| THE PROBLEM |
Where does the string "named" appear in the listing below? Copy every line where it does.
Segment Start: EXERCISE DATA
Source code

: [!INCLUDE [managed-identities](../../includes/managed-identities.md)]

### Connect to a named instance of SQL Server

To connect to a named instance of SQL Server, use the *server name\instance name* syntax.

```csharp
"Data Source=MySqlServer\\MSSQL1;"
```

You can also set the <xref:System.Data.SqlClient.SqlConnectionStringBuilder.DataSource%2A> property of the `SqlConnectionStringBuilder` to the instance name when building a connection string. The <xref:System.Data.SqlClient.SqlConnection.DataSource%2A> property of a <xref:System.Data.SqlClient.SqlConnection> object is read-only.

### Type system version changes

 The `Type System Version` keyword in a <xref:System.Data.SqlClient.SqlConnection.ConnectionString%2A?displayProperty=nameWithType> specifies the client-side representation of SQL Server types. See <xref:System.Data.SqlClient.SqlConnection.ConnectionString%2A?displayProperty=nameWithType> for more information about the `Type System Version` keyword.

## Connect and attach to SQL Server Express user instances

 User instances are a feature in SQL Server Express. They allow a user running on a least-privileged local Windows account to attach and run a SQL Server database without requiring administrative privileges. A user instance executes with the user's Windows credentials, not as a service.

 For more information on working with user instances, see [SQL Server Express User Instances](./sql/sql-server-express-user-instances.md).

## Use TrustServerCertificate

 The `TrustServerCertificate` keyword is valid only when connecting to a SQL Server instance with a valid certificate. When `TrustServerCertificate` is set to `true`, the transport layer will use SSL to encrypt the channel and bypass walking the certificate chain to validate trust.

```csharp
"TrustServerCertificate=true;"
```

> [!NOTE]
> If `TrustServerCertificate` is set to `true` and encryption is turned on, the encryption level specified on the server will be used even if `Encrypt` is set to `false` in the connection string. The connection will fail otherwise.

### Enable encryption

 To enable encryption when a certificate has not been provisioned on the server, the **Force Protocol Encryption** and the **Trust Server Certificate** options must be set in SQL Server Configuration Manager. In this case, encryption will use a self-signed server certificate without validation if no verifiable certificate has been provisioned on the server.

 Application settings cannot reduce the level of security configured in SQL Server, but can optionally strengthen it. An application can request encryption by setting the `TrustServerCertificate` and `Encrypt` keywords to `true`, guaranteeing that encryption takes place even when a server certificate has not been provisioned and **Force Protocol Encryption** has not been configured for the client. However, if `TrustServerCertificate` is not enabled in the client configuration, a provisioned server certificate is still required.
Segment End: EXERCISE DATA
| EXERCISE ANSWER |
### Connect to a named instance of SQL Server
To connect to a named instance of SQL Server, use the *server name\instance name* syntax.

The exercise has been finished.